I was really keen to read Darry Fraser’s The Widow of Ballarat after getting a taste of her writing in HQ Fiction’s Christmas release Our Country Christmas (as an aside, this is one of my favourite things about those kinds of anthologies/short story collections – it is such a great way to discover new favourite authors!)

1854, Ballarat, Victoria When Nell Amberton’s husband is shot dead by a bushranger, there are few who grieve his passing, and Nell least of all. How could she miss the monster who had abused her from the day they wed – the man who had already killed his innocent first wife? But his death triggers a chain of events that seem to revolve around the handsome bushranger who murdered him – a man to whom Nell, against her better judgement, is drawn.
But Nell has far more than a mysterious stranger to worry about. With a mess of complications around her late husband’s will, a vicious scoundrel of a father trying to sell her off in matrimony, and angry relatives pursuing her for her husband’s gold, she is more concerned with trying to ensure her safety and that of her friend, goldfields laundry woman Flora, than dealing with the kind of feelings that led her astray so catastrophically before.
After the violence on the goldfields, Nell’s fate also hangs in the balance. It seems that, after all, she might need to do the one thing she has avoided at all costs … ask for the help of a man.

This book kept me company as we travelled across the US and Canada in December/January (it’s pictured here on the on Chattanooga’s Walnut Street Bridge on the Tennessee River) – and it was wonderful company!  The story was really easy to get into, which made it perfect reading for those times when I had to read in brief chunks – it was easy to get back into the story and I never felt like I lost track of where I was up to.

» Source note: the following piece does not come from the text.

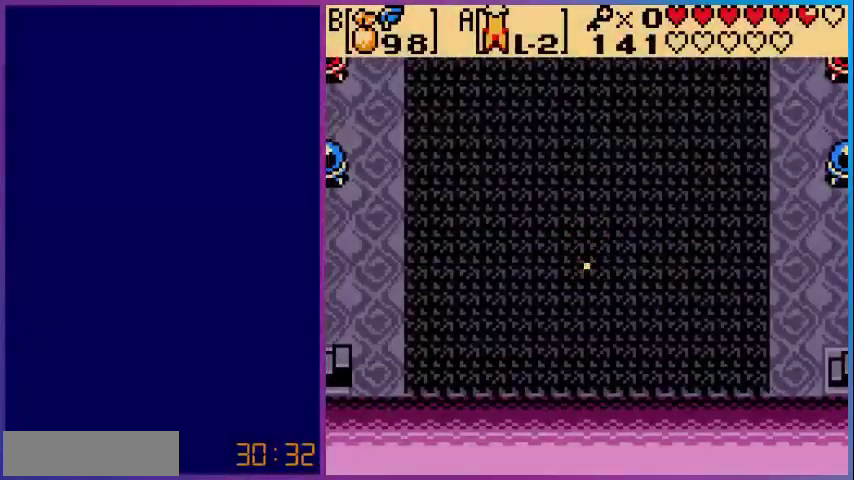
{"buttons": [], "events": []}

It has a lot of the things I am loving in books at the moment – strong women, alternating POVs/stories that come together, and an historical Australian setting. One of the things that I thought Fraser did exceptionally well in this book was to put women back in the story of the goldfields. She really shows the importance of women in that time and place, and the variety of roles that they took – from laundry women like Nell and her friend Flora, to women panning for gold themselves, running the homes, or providing food, lodgings, or entertainment for the men. It was fantastic to see this aspect feature so strongly in the story, since women are so often written out of these space in history.

As a fan of Australian historical fiction I’m looking forward to seeing what Fraser writes next!

x Bron

***
I received a copy of The Widow of Ballarat from HQ Fiction (Harper Collins). All views are my own.